## Task requirements
Copy word for word every line between the one holding "left wrist: (608, 332, -28)" and the one holding "left shoulder: (391, 220, -22)", with both of those lines included. Leave the pictures out of your answer.

+---+

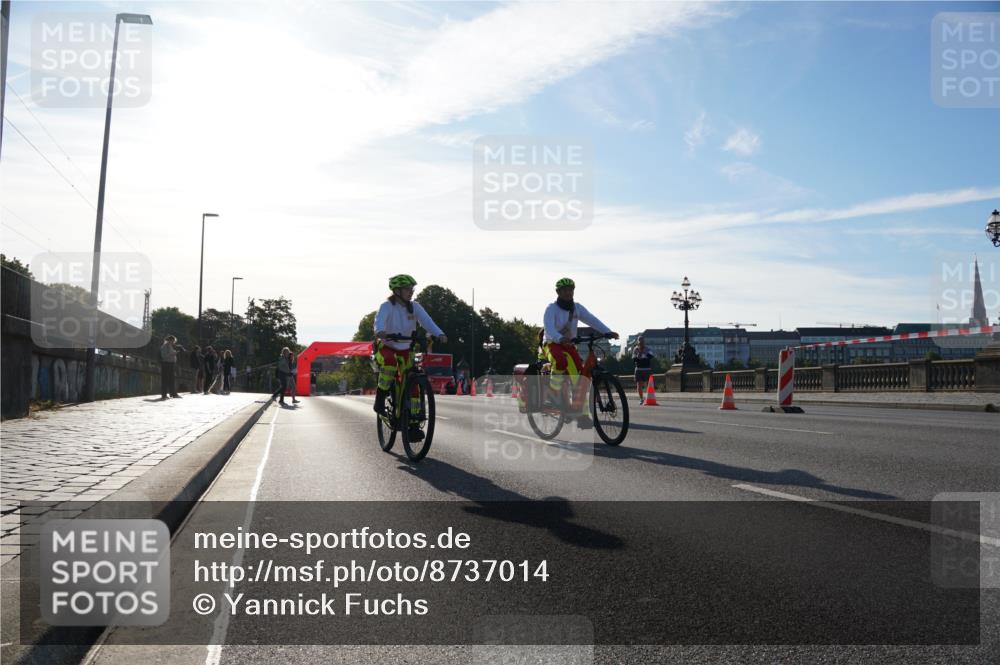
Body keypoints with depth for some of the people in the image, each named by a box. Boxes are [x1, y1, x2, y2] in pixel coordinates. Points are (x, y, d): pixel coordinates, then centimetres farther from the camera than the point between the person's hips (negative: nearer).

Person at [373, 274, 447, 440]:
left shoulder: (414, 307, -6)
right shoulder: (387, 306, -17)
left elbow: (426, 320, -22)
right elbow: (379, 320, -37)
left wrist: (439, 334, -41)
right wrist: (380, 332, -61)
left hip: (405, 350, 4)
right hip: (386, 347, -4)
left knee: (412, 383, -7)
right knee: (390, 362, -39)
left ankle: (413, 426, -1)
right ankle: (380, 399, -20)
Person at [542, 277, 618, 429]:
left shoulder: (577, 308, 3)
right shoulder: (552, 308, -11)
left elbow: (592, 320, -10)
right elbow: (549, 328, -29)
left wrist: (608, 332, -28)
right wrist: (560, 338, -50)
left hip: (569, 345, 4)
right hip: (553, 344, -4)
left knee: (579, 376, -11)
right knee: (561, 360, -39)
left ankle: (583, 416, -4)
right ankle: (554, 392, -17)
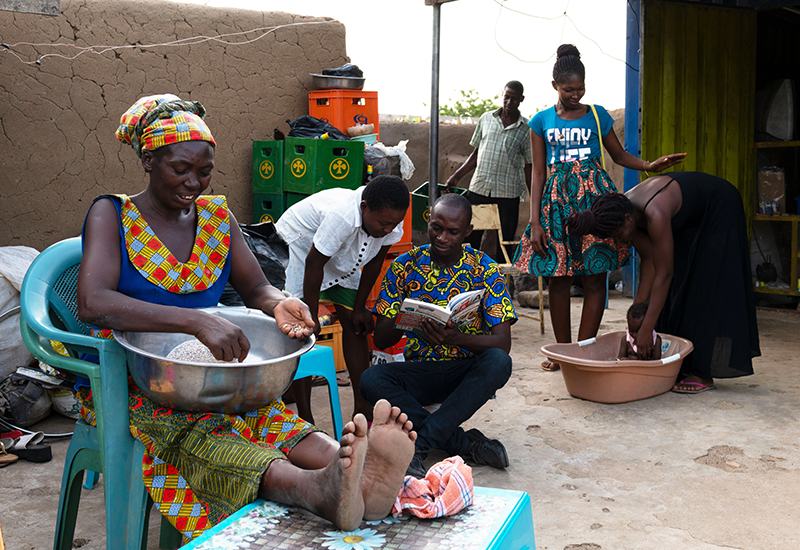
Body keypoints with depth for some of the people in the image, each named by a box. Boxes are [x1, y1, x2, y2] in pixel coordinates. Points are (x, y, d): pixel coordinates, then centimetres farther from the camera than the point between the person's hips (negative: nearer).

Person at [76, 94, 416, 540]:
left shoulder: (217, 215, 12)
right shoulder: (112, 215, -5)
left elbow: (256, 289, 13)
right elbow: (93, 303, -22)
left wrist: (279, 304, -16)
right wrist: (197, 320, -36)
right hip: (130, 387, -5)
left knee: (281, 424, -29)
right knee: (202, 439, -38)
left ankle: (359, 471, -59)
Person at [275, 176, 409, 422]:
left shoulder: (391, 220, -22)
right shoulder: (341, 216, -41)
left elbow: (374, 261, -7)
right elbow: (314, 265, -32)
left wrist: (360, 308, -3)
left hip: (341, 259, 6)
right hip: (300, 248, -6)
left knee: (354, 322, 0)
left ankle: (363, 407, 7)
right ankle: (305, 419, -9)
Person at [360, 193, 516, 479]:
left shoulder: (486, 270, -4)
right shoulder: (404, 266, 0)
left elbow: (502, 342, -12)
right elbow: (381, 340, -1)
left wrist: (456, 338, -31)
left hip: (467, 374, -1)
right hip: (419, 371, 2)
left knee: (498, 362, -34)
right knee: (370, 380, -28)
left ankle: (417, 446, -30)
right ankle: (467, 444, -24)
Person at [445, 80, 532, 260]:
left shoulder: (526, 128, 2)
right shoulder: (486, 119, 9)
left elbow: (529, 166, 4)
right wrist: (456, 176, 9)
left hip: (508, 193, -2)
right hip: (479, 188, 2)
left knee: (505, 242, 5)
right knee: (470, 238, 4)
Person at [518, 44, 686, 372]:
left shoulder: (597, 115, 9)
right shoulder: (542, 121, 8)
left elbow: (619, 155, 19)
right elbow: (538, 172, 6)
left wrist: (650, 166, -1)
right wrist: (535, 222, 0)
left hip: (594, 196, 0)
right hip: (557, 199, 0)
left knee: (594, 278, -6)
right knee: (558, 278, 0)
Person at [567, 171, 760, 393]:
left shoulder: (655, 216, -40)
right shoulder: (625, 211, -16)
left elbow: (663, 275, -36)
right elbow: (649, 261, -9)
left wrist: (646, 331, -34)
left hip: (718, 211, -8)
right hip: (691, 219, 8)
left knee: (704, 289, -11)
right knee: (677, 290, 5)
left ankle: (705, 375, -9)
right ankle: (683, 367, 9)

+---+

## Task result
left wrist: (608, 332, -28)
right wrist: (560, 338, -50)
left hip: (569, 345, 4)
right hip: (553, 344, -4)
left knee: (579, 376, -11)
right knee: (561, 360, -39)
left ankle: (583, 416, -4)
right ankle: (554, 392, -17)
Body keypoints with depth for some of the people in the image, each named by a box. Boxes are [x1, y1, x2, y2] in pixel coordinates. Points are (x, y, d): pixel coordinates, then centimetres farther from the camera than the point between the person's hips (negative: nearer).

Person at [76, 94, 416, 540]:
left shoulder: (217, 215, 12)
right shoulder: (112, 215, -5)
left elbow: (256, 289, 13)
right elbow: (93, 303, -22)
left wrist: (279, 304, -16)
right wrist: (197, 320, -36)
right hip: (130, 387, -5)
left knee: (281, 424, -29)
right knee: (202, 439, -38)
left ankle: (359, 471, -59)
Person at [275, 176, 409, 422]:
left shoulder: (391, 220, -22)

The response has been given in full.